Tja. Irgendwie schon komisch. Einerseits wird Gott allmächtig gesehen, andererseits lässt er es zu, dass seine Botschaft noch gar nicht unmissverständlich so schriftlich fixiert wurde, dass es darüber keine Meinungsverschiedenheiten oder zumindest Variationen mehr entstehen können. Immerhin ist ja im Selbstverständnis der Muslime der Grund für einen weiteren Propheten der, dass eben Gott unzufrieden sein soll, dass die Menschheit die Worte der vorigen Propheten so verfälschten oder falsch deuteten, dass Gott sich dachte, so, jetzt mal Butter bei die Fische, ich diktiere euch Menschen lieber mal meinen Fahrplan ins Paradies, damit nix schiefgeht...

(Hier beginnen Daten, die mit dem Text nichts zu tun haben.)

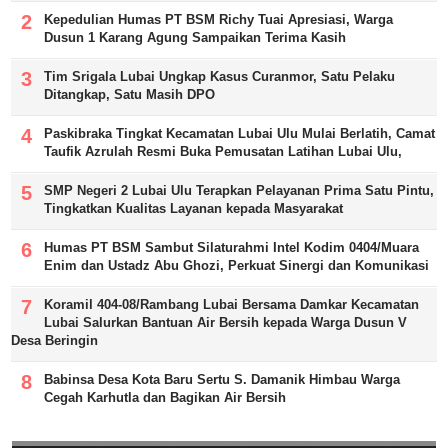
Kepedulian Humas PT BSM Richy Tuai Apresiasi, Warga
Dusun 1 Karang Agung Sampaikan Terima Kasih
Tim Srigala Lubai Ungkap Kasus Curanmor, Satu Pelaku
Ditangkap, Satu Masih DPO
Paskibraka Tingkat Kecamatan Lubai Ulu Mulai Berlatih, Camat
Taufik Azrulah Resmi Buka Pemusatan Latihan Lubai Ulu,
SMP Negeri 2 Lubai Ulu Terapkan Pelayanan Prima Satu Pintu,
Tingkatkan Kualitas Layanan kepada Masyarakat
Humas PT BSM Sambut Silaturahmi Intel Kodim 0404/Muara
Enim dan Ustadz Abu Ghozi, Perkuat Sinergi dan Komunikasi
Koramil 404-08/Rambang Lubai Bersama Damkar Kecamatan
Lubai Salurkan Bantuan Air Bersih kepada Warga Dusun V
Desa Beringin
Babinsa Desa Kota Baru Sertu S. Damanik Himbau Warga
Cegah Karhutla dan Bagikan Air Bersih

Aber wie viele Muslime so schön sagen: Allahu A'lam. الله أعلم. Zu deutsch: Gott weiß es besser...
Jedenfalls bleibt festzuhalten:
Der wichtigste Übertragungsweg (bis heute eigentlich) blieb immer die Rezitation, das Memorieren des Korans, also quasi "Stille Post".
Und da die frühen Muslime gleich sehr große Verbreitung fanden, entwickelten sich aus diesem Umstand verschiedene Lesarten des Korans.
So kam es, dass in diversen Regionen des riesigen Weltreiches der Kalifen unterschiedliche Koranausgaben geschrieben wurden.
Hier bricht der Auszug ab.